Sem dúvida, a dualidade entre a tribo e a cidade, rege parte dos conflitos aqui, não apenas por uma mudança de cenário, formas de enquadrar e fotografar, mas na representação de como esses “diferentes mundos” afetam a percepção de mundo da personagem Para. Seja a igreja católica ou a internet, esse filme de amadurecimento possui um objeto curioso em si, pois abre uma série de margens de desenvolvimento.
A curiosidade e a ingenuidade, encontrando um ponto de representação entre o milho colorido e o “milagre”, permite uma dinâmica que de auto referenciação dentro deste universo particular, onde a manutenção da cultura não está apenas em cheque, mas a própria identidade, como dito anteriormente.

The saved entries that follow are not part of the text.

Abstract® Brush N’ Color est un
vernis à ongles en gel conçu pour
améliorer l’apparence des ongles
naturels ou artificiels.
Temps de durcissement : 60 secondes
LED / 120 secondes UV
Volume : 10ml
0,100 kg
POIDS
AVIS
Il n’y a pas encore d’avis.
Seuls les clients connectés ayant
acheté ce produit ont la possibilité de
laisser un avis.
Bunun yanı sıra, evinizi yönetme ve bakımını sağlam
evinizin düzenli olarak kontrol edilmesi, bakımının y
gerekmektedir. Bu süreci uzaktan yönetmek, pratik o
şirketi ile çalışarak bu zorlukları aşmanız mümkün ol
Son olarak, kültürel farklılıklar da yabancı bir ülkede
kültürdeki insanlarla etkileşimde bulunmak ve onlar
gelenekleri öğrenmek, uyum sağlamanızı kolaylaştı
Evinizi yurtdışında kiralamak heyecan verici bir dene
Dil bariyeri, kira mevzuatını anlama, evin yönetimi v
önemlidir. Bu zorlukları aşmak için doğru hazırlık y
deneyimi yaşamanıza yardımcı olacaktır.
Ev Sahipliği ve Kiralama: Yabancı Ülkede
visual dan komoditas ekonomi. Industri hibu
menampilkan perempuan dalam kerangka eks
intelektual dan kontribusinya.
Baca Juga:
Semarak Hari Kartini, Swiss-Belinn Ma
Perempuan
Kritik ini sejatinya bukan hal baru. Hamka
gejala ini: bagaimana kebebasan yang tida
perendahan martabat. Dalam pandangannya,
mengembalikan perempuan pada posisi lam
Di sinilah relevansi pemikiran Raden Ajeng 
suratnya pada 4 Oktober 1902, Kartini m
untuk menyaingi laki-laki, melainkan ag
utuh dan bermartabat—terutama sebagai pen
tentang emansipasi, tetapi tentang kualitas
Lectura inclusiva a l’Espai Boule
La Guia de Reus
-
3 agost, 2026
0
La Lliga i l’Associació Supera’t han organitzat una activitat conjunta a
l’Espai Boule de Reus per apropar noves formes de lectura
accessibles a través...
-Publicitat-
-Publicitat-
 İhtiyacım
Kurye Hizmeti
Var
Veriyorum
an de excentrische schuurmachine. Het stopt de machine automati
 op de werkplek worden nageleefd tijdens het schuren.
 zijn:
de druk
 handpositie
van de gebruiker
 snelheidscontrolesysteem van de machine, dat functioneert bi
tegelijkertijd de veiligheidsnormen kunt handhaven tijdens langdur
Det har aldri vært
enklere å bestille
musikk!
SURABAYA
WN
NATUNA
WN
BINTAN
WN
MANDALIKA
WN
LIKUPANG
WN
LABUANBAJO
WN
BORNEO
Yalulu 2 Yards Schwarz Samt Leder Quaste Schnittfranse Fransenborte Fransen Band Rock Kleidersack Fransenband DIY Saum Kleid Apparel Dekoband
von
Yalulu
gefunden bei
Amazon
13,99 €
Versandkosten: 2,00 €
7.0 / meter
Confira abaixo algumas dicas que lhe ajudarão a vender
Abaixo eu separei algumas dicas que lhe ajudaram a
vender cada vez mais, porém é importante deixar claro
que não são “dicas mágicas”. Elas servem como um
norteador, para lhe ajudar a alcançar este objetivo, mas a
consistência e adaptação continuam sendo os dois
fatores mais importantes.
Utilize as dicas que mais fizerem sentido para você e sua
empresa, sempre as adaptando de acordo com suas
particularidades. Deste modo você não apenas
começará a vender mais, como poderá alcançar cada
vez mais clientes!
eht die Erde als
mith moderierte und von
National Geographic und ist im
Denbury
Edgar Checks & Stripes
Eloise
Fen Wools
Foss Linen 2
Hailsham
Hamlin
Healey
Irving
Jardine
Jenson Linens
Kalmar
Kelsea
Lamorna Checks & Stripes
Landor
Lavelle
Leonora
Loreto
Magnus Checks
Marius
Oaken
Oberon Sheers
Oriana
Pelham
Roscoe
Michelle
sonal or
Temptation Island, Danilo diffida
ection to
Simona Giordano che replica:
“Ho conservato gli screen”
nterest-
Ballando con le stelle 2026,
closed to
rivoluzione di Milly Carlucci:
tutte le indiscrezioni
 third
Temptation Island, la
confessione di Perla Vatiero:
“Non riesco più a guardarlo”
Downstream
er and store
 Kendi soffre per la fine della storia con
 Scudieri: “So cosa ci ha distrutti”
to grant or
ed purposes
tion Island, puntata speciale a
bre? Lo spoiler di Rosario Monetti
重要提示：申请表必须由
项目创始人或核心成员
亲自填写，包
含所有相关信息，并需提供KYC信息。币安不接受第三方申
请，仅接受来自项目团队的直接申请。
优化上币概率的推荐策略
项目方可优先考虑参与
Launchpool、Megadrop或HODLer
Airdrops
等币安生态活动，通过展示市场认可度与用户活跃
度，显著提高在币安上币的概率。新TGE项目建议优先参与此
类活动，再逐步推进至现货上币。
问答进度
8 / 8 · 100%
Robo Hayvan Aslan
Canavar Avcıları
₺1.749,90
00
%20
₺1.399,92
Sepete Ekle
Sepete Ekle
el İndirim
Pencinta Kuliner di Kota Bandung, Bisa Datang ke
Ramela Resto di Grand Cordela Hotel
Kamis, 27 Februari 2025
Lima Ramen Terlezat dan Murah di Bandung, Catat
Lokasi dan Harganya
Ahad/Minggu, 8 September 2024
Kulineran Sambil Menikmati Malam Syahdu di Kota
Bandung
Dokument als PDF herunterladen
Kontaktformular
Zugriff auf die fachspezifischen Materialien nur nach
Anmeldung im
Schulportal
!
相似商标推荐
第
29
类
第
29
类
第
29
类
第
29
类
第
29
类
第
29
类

E dentro desta percepção, há uma possibilidade de debate para o “não-pertencimento”, típico dos povos latino-americanos (não como um ponto político, mas geográfico), tanto pelo desenvolvimento do subdesenvolvimento, quanto pela formação histórica banhada de sangue. Contudo, “Para’i” não pretende debater a unicidade do povo brasileiro ou uma história única desse pertencimento, ao menos não nos moldes de uma questão teórica, como Stuart Hall, autores pós-colonialistas ou a tematização da identidade e do nacional em um mundo globalizado como Renato Ortiz. O foco não é se ater em epistemologias e ontologias distintas e refletir sobre a particularidade do caso, é uma proposta de desenvolvimento de personagem que passa a compreender pequenos simbolismos desta conflituosa relação entre o mundo pavimentado pelos “brancos”, com suas violências simbólicas, e o mundo que Para encontra em sua aldeia, onde a incompreensão da língua e de figuras importantes de seu convívio tornam-se pontos vitais para o processo de amadurecimento.
Recentemente no site, fiz uma menção sobre a limitação da analogia como uso de reflexão da realidade concreta, justamente por ser uma forma que encerra em si parte de sua discussão. Porém, “Para’i” utiliza-se desse recurso com inteligência, pois trabalha com humildade suas temáticas, o que não deve ser confundido com falta de ambição, sem se atrapalhar em investidas estéticas que visam uma exposição mimética de sua realidade. Esse é o grande trunfo do filme, saber desenvolver seus elementos com precisão e paciência. Por isso, partir da perspectiva da criança é um enorme acerto para firmar uma posição diante de um mundo que se complexifica ao nosso redor, ainda que estas respostas possam ser encontradas na raiz das coisas.